Mythago Wood, a beguiling adult fantasy novel, concerns the power of myth, the eternal stories passed down from generation to generation, hidden in the deep recesses of the human mind.
Two brothers, Christian and Steven, grow up in a house on the edge of Ryhope Wood. Their father is obsessed by the wood and its secrets, the so-called Mythagos that populate it and the secret pathways to the very heart of the forest. After World War 2, Steven, wounded in France and reluctant to return home, returns after the death of their father to find his brother prematurely aged and similarly obsessed. It turns out that he had fallen in love with the Mythago of a girl, Guiwenneth, a Celtic warrior woman of legend, but it had ended tragically. The obsession makes him believe that the Wood can conjure up the girl again....
So begins the struggle between the two brothers for the love, or possession, of Guiwenneth, and the secrets of Ryhope are slowly revealed. When Christian kidnaps the version of Guiwenneth that has fallen in love with Steven, a pursuit into the depths of the forest begins. Steven is accompanied by the burned pilot, Keeton, and Holdstock takes us deep into the heart of the forest, through epic, mythic landscapes of the mind, vast landscapes that cannot possibly fit into the small English wood called Ryhope. Yet Ryhope is a place where the ancestral myths come alive again, the Neolithic Shamen, the tribes that roamed Britain in prehistory, Romans, Saxons, Medieval Knights....they all appear.

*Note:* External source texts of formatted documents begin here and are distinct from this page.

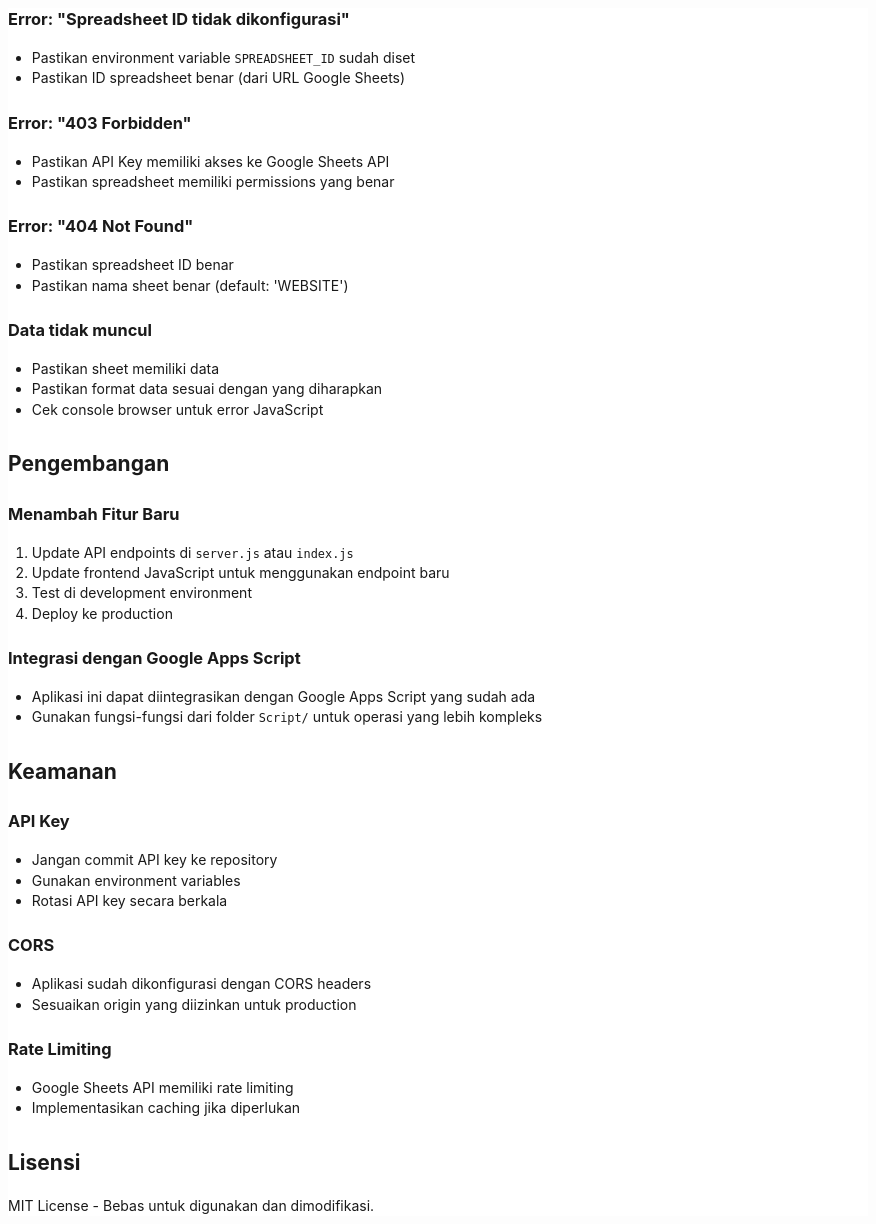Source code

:### Error: "Spreadsheet ID tidak dikonfigurasi"
- Pastikan environment variable `SPREADSHEET_ID` sudah diset
- Pastikan ID spreadsheet benar (dari URL Google Sheets)

### Error: "403 Forbidden"
- Pastikan API Key memiliki akses ke Google Sheets API
- Pastikan spreadsheet memiliki permissions yang benar

### Error: "404 Not Found"
- Pastikan spreadsheet ID benar
- Pastikan nama sheet benar (default: 'WEBSITE')

### Data tidak muncul
- Pastikan sheet memiliki data
- Pastikan format data sesuai dengan yang diharapkan
- Cek console browser untuk error JavaScript

## Pengembangan

### Menambah Fitur Baru
1. Update API endpoints di `server.js` atau `index.js`
2. Update frontend JavaScript untuk menggunakan endpoint baru
3. Test di development environment
4. Deploy ke production

### Integrasi dengan Google Apps Script
- Aplikasi ini dapat diintegrasikan dengan Google Apps Script yang sudah ada
- Gunakan fungsi-fungsi dari folder `Script/` untuk operasi yang lebih kompleks

## Keamanan

### API Key
- Jangan commit API key ke repository
- Gunakan environment variables
- Rotasi API key secara berkala

### CORS
- Aplikasi sudah dikonfigurasi dengan CORS headers
- Sesuaikan origin yang diizinkan untuk production

### Rate Limiting
- Google Sheets API memiliki rate limiting
- Implementasikan caching jika diperlukan

## Lisensi

MIT License - Bebas untuk digunakan dan dimodifikasi.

All the stories of heroism and tragedy, of gods and giants, of doomed love and redemption, they all play out in the forest, drawn from the minds of the human beings travelling through it.
It's a grown up novel of love, loss and obsession. A magical, beautifully written book deeply rooted in British myth echoing back down the years from the end of the last Ice Age.
The denouement plays out with the inevitability of legend but leaves threads dangling for Holdstock to pick up in later novels. A beautiful novel.